-- Opening Marker --

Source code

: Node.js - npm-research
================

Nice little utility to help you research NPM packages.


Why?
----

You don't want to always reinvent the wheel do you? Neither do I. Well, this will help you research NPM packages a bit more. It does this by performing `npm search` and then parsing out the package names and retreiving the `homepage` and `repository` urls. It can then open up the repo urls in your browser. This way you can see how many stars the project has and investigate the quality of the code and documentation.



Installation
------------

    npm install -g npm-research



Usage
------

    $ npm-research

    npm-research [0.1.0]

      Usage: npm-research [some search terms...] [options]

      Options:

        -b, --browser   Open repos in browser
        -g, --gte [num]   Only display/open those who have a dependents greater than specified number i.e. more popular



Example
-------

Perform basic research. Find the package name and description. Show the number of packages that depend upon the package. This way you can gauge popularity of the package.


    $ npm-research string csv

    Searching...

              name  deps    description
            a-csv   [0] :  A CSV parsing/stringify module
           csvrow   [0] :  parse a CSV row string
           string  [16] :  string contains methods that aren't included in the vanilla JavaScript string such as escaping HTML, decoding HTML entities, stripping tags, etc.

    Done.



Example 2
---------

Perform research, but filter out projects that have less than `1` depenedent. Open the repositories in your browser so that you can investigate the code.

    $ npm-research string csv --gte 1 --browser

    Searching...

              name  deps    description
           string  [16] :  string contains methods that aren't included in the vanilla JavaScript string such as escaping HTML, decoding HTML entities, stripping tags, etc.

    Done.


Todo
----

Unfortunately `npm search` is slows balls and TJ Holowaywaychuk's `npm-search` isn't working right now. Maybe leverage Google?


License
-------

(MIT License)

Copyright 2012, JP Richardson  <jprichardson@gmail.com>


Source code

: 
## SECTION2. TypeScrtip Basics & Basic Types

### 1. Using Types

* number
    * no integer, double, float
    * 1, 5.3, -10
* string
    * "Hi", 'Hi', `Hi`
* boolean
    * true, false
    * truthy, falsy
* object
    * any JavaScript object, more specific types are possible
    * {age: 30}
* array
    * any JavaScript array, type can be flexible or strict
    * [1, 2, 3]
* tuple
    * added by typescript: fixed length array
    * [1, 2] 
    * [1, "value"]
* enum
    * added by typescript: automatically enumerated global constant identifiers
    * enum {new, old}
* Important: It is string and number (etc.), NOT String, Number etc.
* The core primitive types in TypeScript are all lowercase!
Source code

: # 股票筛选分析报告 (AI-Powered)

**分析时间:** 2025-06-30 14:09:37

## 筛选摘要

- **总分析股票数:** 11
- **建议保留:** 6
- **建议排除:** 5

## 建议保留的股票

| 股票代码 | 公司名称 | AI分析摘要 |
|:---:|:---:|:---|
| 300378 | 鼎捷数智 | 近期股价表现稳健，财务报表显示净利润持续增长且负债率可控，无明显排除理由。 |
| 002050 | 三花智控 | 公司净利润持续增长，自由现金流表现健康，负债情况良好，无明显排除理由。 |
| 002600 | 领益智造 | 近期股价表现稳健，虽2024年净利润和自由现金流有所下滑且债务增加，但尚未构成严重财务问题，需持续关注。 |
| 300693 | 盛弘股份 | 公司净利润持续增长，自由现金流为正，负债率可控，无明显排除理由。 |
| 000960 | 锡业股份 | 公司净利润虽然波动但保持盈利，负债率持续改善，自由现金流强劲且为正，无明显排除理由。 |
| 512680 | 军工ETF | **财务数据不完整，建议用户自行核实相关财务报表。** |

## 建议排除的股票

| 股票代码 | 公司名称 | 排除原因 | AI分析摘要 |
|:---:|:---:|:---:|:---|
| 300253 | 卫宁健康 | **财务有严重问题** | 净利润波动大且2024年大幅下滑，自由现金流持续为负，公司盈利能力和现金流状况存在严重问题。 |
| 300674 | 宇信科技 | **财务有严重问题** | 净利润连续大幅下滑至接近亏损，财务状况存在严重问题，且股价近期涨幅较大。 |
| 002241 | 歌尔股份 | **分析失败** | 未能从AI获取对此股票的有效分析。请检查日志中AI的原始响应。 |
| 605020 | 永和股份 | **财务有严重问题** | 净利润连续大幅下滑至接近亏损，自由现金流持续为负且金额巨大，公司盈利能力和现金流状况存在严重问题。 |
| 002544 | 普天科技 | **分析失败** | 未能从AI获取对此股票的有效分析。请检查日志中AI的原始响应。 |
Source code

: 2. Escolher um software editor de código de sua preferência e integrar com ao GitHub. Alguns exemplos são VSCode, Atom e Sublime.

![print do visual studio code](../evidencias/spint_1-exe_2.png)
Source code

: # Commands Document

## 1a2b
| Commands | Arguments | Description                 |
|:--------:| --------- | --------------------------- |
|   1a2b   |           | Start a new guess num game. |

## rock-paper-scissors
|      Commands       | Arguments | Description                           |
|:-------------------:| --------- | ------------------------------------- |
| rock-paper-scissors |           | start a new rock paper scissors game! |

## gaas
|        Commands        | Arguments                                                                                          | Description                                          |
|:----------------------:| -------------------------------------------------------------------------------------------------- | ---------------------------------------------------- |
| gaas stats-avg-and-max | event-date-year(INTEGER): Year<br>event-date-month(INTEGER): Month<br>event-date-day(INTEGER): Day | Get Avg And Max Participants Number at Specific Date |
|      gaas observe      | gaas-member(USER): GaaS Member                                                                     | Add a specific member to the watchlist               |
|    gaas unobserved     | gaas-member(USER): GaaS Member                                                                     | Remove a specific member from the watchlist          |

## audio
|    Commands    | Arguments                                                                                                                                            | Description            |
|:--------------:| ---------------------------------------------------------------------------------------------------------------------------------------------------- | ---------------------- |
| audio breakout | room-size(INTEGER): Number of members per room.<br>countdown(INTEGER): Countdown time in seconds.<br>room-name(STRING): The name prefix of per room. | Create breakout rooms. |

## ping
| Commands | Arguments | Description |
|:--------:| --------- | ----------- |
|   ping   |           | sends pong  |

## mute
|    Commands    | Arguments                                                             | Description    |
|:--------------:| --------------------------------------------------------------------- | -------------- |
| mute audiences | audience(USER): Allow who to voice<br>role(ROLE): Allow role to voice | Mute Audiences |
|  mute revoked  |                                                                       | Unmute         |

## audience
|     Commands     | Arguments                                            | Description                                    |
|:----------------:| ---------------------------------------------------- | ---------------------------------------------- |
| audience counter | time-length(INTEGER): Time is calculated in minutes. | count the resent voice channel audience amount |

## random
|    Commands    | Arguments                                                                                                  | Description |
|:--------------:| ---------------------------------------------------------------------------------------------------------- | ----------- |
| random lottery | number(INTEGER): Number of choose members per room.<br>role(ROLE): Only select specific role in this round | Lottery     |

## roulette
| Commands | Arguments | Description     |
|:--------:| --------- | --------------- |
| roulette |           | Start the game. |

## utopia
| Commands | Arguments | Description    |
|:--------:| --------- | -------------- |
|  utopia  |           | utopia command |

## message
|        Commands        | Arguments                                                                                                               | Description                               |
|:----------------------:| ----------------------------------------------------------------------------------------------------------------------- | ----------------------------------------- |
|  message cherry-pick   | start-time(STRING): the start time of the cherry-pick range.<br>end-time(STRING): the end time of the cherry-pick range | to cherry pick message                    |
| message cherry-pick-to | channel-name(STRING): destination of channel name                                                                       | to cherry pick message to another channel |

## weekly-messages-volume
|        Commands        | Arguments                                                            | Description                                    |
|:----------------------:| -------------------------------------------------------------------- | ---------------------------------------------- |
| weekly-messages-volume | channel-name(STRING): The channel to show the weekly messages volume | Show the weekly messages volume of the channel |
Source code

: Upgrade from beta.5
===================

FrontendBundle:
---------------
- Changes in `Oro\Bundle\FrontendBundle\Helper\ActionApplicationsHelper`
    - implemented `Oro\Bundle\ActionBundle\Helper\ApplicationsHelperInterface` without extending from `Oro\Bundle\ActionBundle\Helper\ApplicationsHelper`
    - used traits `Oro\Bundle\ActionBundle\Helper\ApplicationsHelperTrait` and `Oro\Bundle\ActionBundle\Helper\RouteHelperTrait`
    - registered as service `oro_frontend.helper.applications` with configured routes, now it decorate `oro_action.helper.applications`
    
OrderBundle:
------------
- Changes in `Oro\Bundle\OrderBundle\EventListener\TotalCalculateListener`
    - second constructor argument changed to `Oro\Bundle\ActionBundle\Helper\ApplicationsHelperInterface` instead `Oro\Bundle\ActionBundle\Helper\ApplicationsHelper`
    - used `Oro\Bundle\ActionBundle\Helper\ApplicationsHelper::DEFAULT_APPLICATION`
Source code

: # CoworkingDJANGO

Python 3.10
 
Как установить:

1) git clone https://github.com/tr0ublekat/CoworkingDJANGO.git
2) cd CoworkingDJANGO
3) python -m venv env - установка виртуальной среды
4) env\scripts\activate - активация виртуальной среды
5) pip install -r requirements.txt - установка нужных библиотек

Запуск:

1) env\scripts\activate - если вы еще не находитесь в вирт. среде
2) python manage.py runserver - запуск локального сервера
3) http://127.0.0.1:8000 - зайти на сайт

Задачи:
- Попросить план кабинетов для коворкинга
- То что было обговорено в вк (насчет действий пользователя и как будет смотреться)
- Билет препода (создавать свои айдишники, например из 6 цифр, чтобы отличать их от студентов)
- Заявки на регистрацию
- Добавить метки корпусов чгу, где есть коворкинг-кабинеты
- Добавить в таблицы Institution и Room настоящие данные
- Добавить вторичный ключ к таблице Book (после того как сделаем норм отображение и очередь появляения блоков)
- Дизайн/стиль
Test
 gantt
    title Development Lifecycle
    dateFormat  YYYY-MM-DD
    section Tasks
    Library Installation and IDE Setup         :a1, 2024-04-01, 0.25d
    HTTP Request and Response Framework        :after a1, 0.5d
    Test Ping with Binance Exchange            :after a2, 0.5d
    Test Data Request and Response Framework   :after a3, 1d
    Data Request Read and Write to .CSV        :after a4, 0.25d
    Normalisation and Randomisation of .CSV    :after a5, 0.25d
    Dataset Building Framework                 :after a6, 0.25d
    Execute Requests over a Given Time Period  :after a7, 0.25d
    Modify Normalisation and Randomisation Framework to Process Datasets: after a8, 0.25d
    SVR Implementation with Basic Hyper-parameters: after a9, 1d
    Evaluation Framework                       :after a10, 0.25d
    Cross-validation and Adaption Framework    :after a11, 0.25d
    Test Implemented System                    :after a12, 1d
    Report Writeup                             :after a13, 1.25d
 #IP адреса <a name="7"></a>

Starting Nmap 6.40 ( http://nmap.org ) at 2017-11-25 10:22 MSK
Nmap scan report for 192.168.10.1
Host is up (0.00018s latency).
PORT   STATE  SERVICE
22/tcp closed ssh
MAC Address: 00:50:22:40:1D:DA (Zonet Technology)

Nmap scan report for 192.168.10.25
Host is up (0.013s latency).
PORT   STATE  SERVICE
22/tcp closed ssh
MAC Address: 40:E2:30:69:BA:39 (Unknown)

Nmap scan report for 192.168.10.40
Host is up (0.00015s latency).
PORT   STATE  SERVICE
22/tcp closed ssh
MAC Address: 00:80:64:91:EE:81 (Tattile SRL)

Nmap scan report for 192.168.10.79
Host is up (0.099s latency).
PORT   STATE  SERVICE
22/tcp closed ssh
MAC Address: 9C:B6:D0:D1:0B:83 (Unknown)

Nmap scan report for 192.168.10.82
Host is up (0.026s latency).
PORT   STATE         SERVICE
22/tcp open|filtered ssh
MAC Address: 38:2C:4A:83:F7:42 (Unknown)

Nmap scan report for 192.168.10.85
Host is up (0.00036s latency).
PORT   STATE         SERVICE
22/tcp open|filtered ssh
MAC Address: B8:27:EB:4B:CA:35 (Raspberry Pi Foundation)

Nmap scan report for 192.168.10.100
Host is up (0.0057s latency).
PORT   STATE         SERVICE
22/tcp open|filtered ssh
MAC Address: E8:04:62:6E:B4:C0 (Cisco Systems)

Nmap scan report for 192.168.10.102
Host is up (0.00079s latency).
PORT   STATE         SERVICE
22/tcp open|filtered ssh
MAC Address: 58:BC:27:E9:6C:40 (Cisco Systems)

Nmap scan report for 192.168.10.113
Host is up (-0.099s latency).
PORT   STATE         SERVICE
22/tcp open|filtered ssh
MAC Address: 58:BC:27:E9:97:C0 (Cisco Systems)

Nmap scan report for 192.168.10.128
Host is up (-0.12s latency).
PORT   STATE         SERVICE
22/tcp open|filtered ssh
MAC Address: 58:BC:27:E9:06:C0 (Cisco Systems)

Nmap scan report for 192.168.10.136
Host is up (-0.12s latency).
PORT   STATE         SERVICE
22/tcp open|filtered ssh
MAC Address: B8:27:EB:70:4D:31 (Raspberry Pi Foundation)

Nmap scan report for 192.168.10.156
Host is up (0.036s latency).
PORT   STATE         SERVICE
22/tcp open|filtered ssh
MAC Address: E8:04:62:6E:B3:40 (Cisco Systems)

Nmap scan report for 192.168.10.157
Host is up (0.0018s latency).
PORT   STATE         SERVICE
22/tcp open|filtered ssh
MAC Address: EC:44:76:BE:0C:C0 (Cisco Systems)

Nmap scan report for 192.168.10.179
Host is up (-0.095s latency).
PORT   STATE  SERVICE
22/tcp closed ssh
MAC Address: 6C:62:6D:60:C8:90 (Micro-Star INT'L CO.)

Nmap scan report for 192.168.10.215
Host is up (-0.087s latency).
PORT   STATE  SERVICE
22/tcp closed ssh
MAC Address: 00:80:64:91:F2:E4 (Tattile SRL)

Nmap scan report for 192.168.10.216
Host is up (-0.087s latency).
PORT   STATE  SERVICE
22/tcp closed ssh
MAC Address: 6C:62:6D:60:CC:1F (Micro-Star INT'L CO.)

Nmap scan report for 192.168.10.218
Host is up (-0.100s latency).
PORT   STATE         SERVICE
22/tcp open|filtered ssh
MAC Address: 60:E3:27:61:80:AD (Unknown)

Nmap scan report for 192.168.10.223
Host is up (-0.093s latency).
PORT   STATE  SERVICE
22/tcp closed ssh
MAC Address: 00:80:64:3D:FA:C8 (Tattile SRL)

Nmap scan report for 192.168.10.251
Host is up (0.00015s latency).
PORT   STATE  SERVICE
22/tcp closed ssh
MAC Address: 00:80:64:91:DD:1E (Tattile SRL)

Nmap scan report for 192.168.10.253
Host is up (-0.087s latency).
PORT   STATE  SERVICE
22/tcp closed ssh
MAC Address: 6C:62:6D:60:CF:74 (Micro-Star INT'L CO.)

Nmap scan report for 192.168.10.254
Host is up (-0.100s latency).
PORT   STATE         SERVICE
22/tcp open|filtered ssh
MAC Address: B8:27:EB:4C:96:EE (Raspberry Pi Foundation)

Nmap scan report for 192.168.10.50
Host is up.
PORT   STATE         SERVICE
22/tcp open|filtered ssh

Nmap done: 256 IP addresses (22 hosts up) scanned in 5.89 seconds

-- Closing Marker --

■ Requirement
Please go through the material and return each line where the word "paper" appears.

■ Exercise result
## rock-paper-scissors
| rock-paper-scissors |           | start a new rock paper scissors game! |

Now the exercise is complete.